The factor verbal cognition was more heterogeneous. Both letter fluency and the serial 7 task from MMSE, which loaded on this factor, are tests considered to require executive attentional control. These tests also loaded weakly on the attention factor. The most obvious differences between these tasks and the tasks contributing to the attention factor are the executive control demands, the verbal component, the lack of monitoring of external stimuli and the response modality being speech rather than a simple motor response using the dominant hand. The attentional demands of this factor are of a more executive nature, requiring internal control rather than monitoring of external events. The attentional components of this factor indicate that we should be careful not to treat the attention construct as a single entity. However, as the CDR tests are designed to assess attention independently of working memory, the attentional factor can be seen as a pure assessment of attention, whereas the attentional tests that involve working memory loaded separately, supporting this differentiation.
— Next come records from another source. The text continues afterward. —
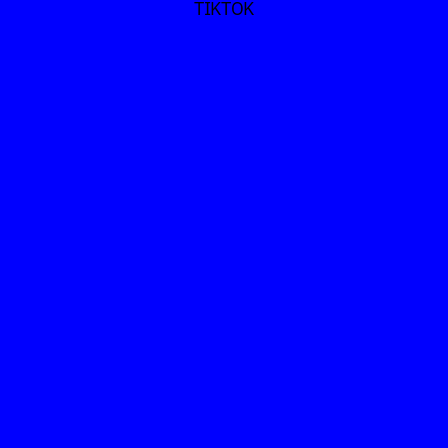
TIKTOK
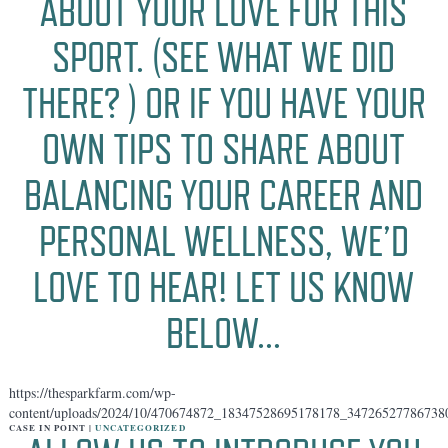
ABOUT YOUR LOVE FOR THIS
SPORT. (SEE WHAT WE DID
THERE? ️) OR IF YOU HAVE YOUR
OWN TIPS TO SHARE ABOUT
BALANCING YOUR CAREER AND
PERSONAL WELLNESS, WE’D
LOVE TO HEAR! LET US KNOW
BELOW…
https://thesparkfarm.com/wp-
content/uploads/2024/10/470674872_18347528695178178_34726527786738
CASE IN POINT |
UNCATEGORIZED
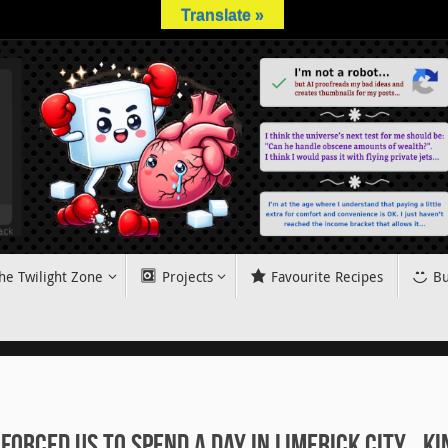
Translate »
he Twilight Zone
Projects
Favourite Recipes
Bu
Forced Us to Spend a Day in Limerick City… Ki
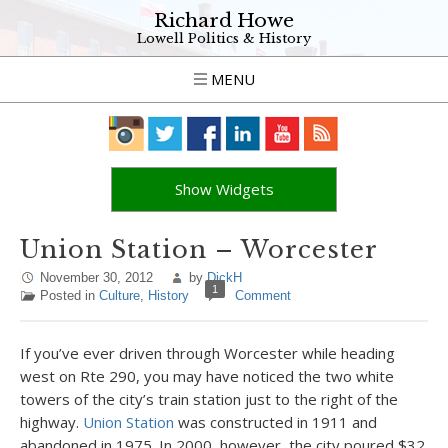
Richard Howe
Lowell Politics & History
MENU
Show Widgets
Union Station – Worcester
November 30, 2012
by
DickH
1
Posted in
Culture
,
History
Comment
If you’ve ever driven through Worcester while heading
west on Rte 290, you may have noticed the two white
towers of the city’s train station just to the right of the
highway.
Union Station
was constructed in 1911 and
abandoned in 1975. In 2000, however, the city poured $32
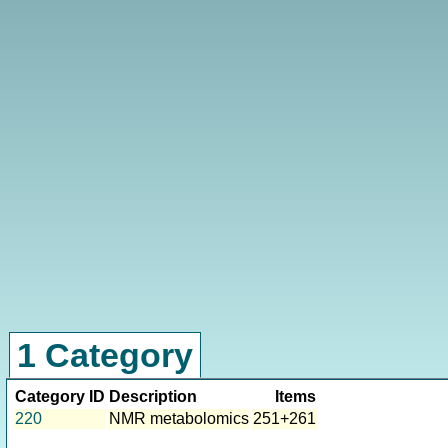
1 Category
Category ID
Description
Items
220
NMR metabolomics
251+261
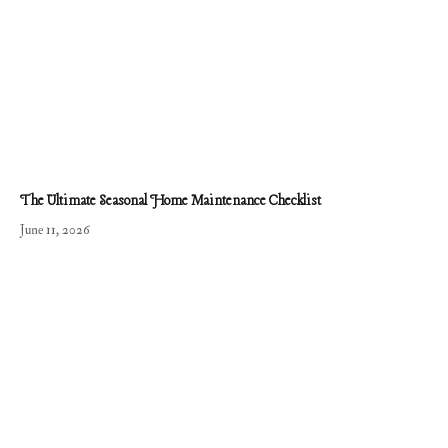
The Ultimate Seasonal Home Maintenance Checklist
June 11, 2026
Our study shows that attentional dysfunction may be one of the primary cognitive factors associated with functional impairment in patients with PDD. Several implications can be drawn from this finding. More work should be carried out on the nature of attentional deficits in PDD, as several theoretical issues remain. Although earlier neuropsychological work on PDD focused on dopaminergic depletion and frontal, executive dysfunctions,36,37
more interest has recently been directed towards impairment in cholinergic38,39
and noradrenergic pathways.40,41
The recent staging of Parkinson's disease proposed by Braak et al42
indicate that noradrenergic and cholinergic networks related to control of arousal and vigilance are affected early in Parkinson's disease. Perhaps most important in this regard is the nucleus of Meynert in the basal forebrain. This nucleus has large cholinergic projections to the cortex and is part of an important afferent regulatory system of the cortex, affecting arousal and selective attention.43
This nucleus has been proposed as central to the fluctuating level of consciousness seen in patients with DLB,44
and may contribute to attentional deficits in those with PDD. Although the nucleus of Meynert is also affected in patients with Alzheimer disease, the cholinergic deficit seems to be more severe in those with PDD.38,39
Thus, a larger cholinergic deficit in PDD than Alzheimer's disease, may explain the improvement of attentional functions under treatment with rivastigmine in DLB45
In a recent study, ADL, attention and other cognitive measures improved,22
and patients with the most severe attention deficits responded best to rivastigmine.46
We believe that our findings indicate that attention is of fundamental importance for ADL performance in PDD. A practical implication is that we could more often use a test of attention in diagnosing cognitive impairment and treatment efficacy in patients with PDD. A standard computer‐based vigilance test with adequate norms could be used, as digit vigilance accuracy loaded most strongly on our attention factor.
The effect of impaired attention may be mediated by the known attentional requirements of complex motor tasks10
and of a wide range of cognitive processes.14
There may also be a direct effect of attentional deficits on ADL. Further studies are justified to explore whether positive effects on ADL and cognition under treatment with rivastigmine in patients with PDD22
are mediated by an improvement in attention.